Page excerpt ->
The migration path from such a low-capability terminal to a
fully-distributed authoring system was still unclear, but one thing
was clear about Forth's virtual machine: It could act as a virtual
machine for any higher level language, especially a language like
Smalltalk. Being a fan of, and having programmed, Seymour Cray's
parsimonious instruction sets and elegantly simple hardware
architectures, I appreciated the design intelligence that Chuck Moore
brought to the Forth virtual machine. Viewed in this light, Forth was
a macro assembly language for a future Forth microprocessor --
entirely capable of executing Smalltalk as one of its higher level
languages.

The trip to Xerox PARC was inevitable. I was among those from Viewdata
who in November of 1981 visited Xerox PARC.

A few things about that trip stand out, but one thing is for certain:

When the subject of NAPLPS came up, I was shown source code written in
a page description language in use by Xerox by a member of the
Smalltalk team. It was definitely not, a postfix notation. I then
spoke on our thoughts of using a tokenized Forth communication
protocol to store and transmit programmable graphics for Viewtron's
electronic newsprint. When I did so, I saw an immediate look of
reflection pass over the face of our presenter. It was my definite
impression that I was seeing the "Aha!" lights turn on at Xerox PARC
right then. But our time was limited and the focus was on Smalltalk
rather than page description languages, so we moved on with the
demonstrations. I honestly don't recall the name of the person who was
showing their PDL, nor who else was present during that
conversation. It seemed a causual exchange between two programmers at
the time -- exchanges in which such "Aha!" events are quite common.

Problem description -> In the passage on Forth and the Xerox PARC visit, rewrite the part from "The migration path" to "visited Xerox PARC.", replacing "Smalltalk" with "Lisp" throughout.

Data records ->
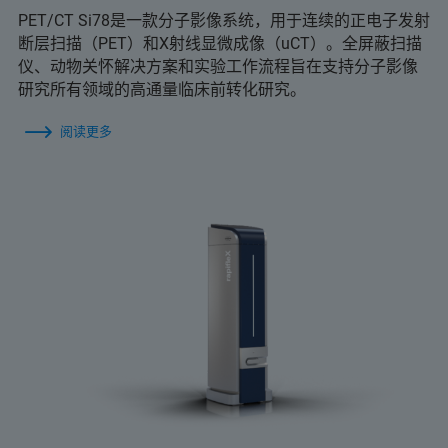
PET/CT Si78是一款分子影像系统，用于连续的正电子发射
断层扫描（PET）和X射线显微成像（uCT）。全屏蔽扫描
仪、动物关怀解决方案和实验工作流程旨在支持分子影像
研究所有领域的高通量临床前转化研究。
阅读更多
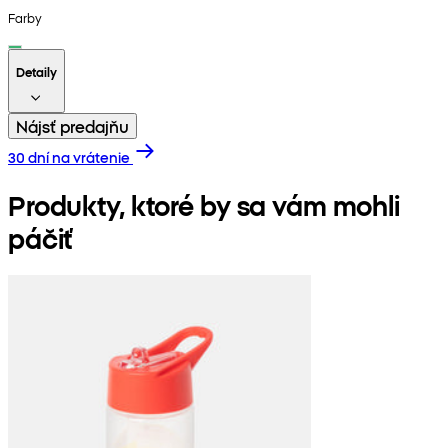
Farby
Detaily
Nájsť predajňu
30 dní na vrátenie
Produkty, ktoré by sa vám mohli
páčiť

---

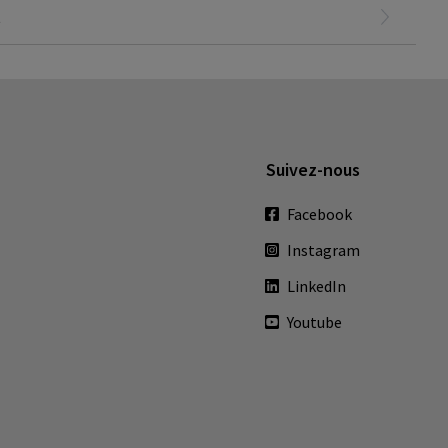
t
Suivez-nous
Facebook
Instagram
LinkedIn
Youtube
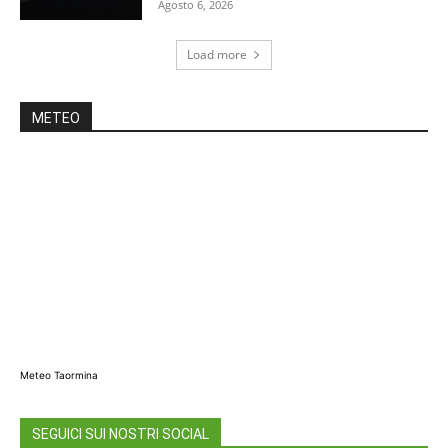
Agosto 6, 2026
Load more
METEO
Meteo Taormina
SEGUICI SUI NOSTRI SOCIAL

---

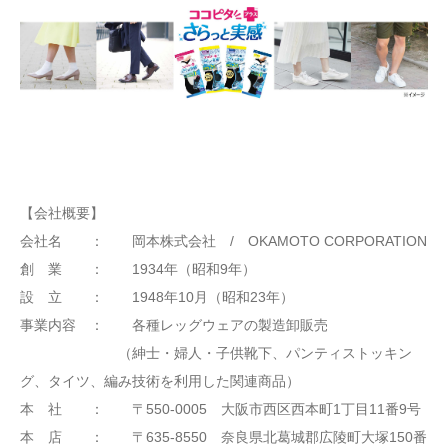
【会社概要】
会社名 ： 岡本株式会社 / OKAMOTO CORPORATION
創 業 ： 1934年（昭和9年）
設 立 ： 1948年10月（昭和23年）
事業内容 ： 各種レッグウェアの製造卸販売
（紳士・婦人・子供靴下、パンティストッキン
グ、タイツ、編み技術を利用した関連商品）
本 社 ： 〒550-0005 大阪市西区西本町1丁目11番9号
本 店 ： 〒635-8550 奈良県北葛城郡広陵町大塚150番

Result of this task ->
The migration path from such a low-capability terminal to a
fully-distributed authoring system was still unclear, but one thing
was clear about Forth's virtual machine: It could act as a virtual
machine for any higher level language, especially a language like
Lisp. Being a fan of, and having programmed, Seymour Cray's
parsimonious instruction sets and elegantly simple hardware
architectures, I appreciated the design intelligence that Chuck Moore
brought to the Forth virtual machine. Viewed in this light, Forth was
a macro assembly language for a future Forth microprocessor --
entirely capable of executing Lisp as one of its higher level
languages.

The trip to Xerox PARC was inevitable. I was among those from Viewdata
who in November of 1981 visited Xerox PARC.